Firms need to think outside of the box to get a foothold in what is an increasingly lucrative market with a crucial year ahead.

In line with international developments in the UK & Europe, Ireland have also been reviewing the capabilities of their regulator, the CCPC. The Screening of Third Country Transactions Act 2023 was signed into law on 31 October 2023. It gives the Irish government wide-ranging powers to review investments which meet specified criteria and, ultimately, to block investments that create national security and/or risks to public order.

The Act is expected to come into force in Spring 2024 and one of the specified criteria applies to all third country parties taking significant ownership of a business. This will apply to all UK and US-based investors.

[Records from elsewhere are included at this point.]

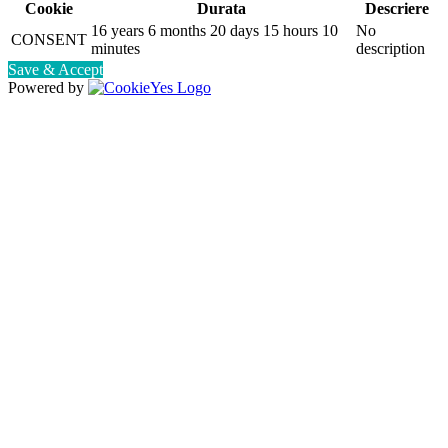
Cookie
Durata
Descriere
16 years 6 months 20 days 15 hours 10
No
CONSENT
minutes
description
Save & Accept
Powered by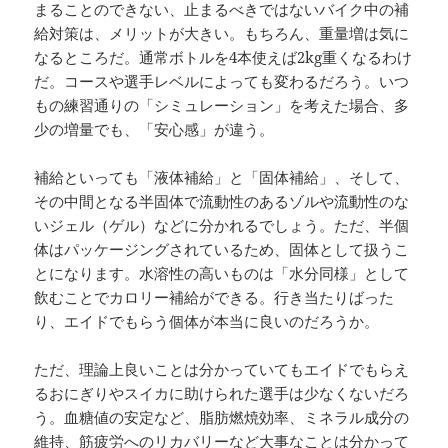
まることのできない、止まるべきではないバイク中の補
給対策は、メリットが大きい。もちろん、重量増は気に
なるところだ。通常ボトルを4本使えば2kg重くなるわけ
だ。コースや選手レベルによっても変わるだろう。いつ
もの練習通りの「シミュレーション」を考えた場合、多
少の増量でも、「安心感」が違う。
補給といっても「液体補給」と「固体補給」、そして、
その中間となる半固体で流動性のあるゾルや流動性のな
いジェル（ゲル）などに分かれるでしょう。ただ、半個
体はパッケージングされているため、固体として扱うこ
とになります。水溶性の高いものは「水分同様」として
飲むことでカロリー補給ができる。行き当たりばった
り、エイドでもらう個体が本当に良いのだろうか。
ただ、理論上良いことは分かっていてもエイドでもらえ
るおにぎりやスイカに助けられた選手は少なくないだろ
う。血糖値の安定など、脂肪燃焼効率、ミネラル成分の
維持、筋疲労へのリカバリーなど大事なことは分かって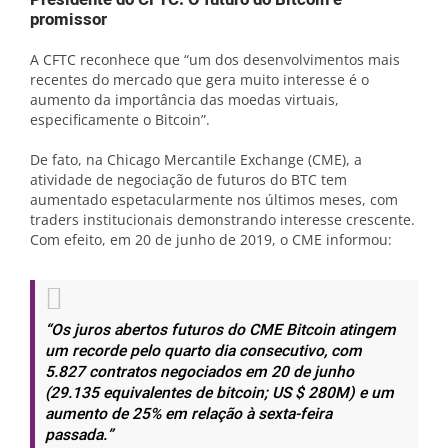
promissor
A CFTC reconhece que “um dos desenvolvimentos mais
recentes do mercado que gera muito interesse é o
aumento da importância das moedas virtuais,
especificamente o Bitcoin”.
De fato, na Chicago Mercantile Exchange (CME), a
atividade de negociação de futuros do BTC tem
aumentado espetacularmente nos últimos meses, com
traders institucionais demonstrando interesse crescente.
Com efeito, em 20 de junho de 2019, o CME informou:
“Os juros abertos futuros do CME Bitcoin atingem
um recorde pelo quarto dia consecutivo, com
5.827 contratos negociados em 20 de junho
(29.135 equivalentes de bitcoin; US $ 280M) e um
aumento de 25% em relação à sexta-feira
passada.”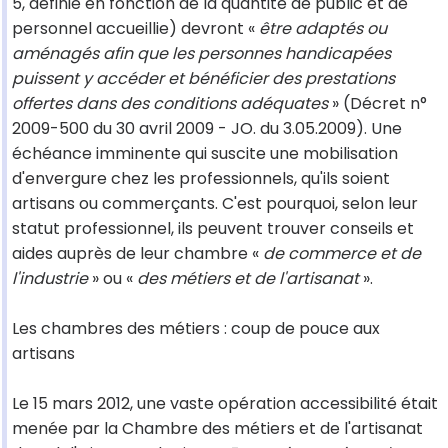
5, définie en fonction de la quantité de public et de
personnel accueillie) devront «
être adaptés ou
aménagés afin que les personnes handicapées
puissent y accéder et bénéficier des prestations
offertes dans des conditions adéquates
» (Décret n°
2009-500 du 30 avril 2009 - JO. du 3.05.2009). Une
échéance imminente qui suscite une mobilisation
d'envergure chez les professionnels, qu'ils soient
artisans ou commerçants. C'est pourquoi, selon leur
statut professionnel, ils peuvent trouver conseils et
aides auprès de leur chambre «
de commerce et de
l'industrie
» ou «
des métiers et de l'artisanat
».
Les chambres des métiers : coup de pouce aux
artisans
Le 15 mars 2012, une vaste opération accessibilité était
menée par la Chambre des métiers et de l'artisanat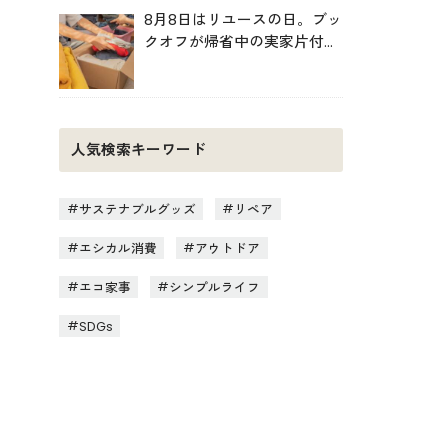
8月8日はリユースの日。ブッ
クオフが帰省中の実家片付け
を後押し
人気検索キーワード
サステナブルグッズ
リペア
エシカル消費
アウトドア
エコ家事
シンプルライフ
SDGs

The CCPC will also have a new power to impose civil fines which, if the strengthened DPC (Data Protection Commission) is any example to follow, will be enforced with aplomb. Fines will total up to €10 million or 10% of total worldwide turnover (whichever is greater).

The Act also extends the surveillance powers contained in the Criminal Justice (Surveillance) Act 2009 to CCPC’s investigations into anti-competitive agreements.  The 2009 Act allows subject to certain safeguards, the “(a) monitoring, observing, listening to or making a recording of a particular person or group of persons or their movements, activities and communications, or (b) monitoring or making a recording of places or things, by or with the assistance of surveillance devices.”

Foreign business, particularly from its traditional Anglophone partners, will continue to invest in Ireland and they will need local expertise. Whether that local expertise comes in the form of a strategic alliance, a merger, or new office openings is yet to be seen. One thing for certain is that international firms in the UK and US have a watchful eye on Dublin.